**Source records:**
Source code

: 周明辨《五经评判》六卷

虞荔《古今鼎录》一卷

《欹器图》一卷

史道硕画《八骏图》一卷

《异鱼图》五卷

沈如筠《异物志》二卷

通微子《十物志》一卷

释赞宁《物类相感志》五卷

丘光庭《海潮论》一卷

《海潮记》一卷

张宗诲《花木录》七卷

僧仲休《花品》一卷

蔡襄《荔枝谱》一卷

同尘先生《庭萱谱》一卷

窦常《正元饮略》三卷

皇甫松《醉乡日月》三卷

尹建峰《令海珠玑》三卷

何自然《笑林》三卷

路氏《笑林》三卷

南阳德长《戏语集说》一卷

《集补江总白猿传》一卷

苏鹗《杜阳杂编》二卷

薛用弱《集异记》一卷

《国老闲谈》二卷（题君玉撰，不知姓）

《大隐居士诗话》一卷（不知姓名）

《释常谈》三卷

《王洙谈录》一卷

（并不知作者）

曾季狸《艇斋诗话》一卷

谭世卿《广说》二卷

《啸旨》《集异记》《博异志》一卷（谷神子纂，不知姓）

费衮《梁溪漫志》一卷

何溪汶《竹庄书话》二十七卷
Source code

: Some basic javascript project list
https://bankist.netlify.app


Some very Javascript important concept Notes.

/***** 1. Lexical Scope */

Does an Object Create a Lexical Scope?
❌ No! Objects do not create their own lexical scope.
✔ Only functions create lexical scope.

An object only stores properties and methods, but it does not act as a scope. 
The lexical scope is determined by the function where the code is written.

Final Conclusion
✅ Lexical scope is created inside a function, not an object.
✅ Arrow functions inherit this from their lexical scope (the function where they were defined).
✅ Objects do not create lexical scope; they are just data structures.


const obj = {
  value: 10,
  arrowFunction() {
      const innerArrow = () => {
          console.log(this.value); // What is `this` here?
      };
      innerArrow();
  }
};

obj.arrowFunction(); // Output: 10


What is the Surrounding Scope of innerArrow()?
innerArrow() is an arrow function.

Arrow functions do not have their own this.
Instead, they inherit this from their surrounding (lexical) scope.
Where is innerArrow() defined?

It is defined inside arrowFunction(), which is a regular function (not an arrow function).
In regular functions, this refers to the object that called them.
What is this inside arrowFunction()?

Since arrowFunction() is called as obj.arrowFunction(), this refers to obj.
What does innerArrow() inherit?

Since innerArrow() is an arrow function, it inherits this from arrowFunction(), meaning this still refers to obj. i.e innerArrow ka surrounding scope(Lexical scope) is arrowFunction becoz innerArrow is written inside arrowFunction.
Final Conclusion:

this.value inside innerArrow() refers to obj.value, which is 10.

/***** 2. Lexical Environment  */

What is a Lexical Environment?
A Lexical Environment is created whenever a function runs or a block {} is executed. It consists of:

**Your task:** Which lines of the material above contain the word "written"? Gather each of those lines in full.

**Result for this task:**
The lexical scope is determined by the function where the code is written.
Since innerArrow() is an arrow function, it inherits this from arrowFunction(), meaning this still refers to obj. i.e innerArrow ka surrounding scope(Lexical scope) is arrowFunction becoz innerArrow is written inside arrowFunction.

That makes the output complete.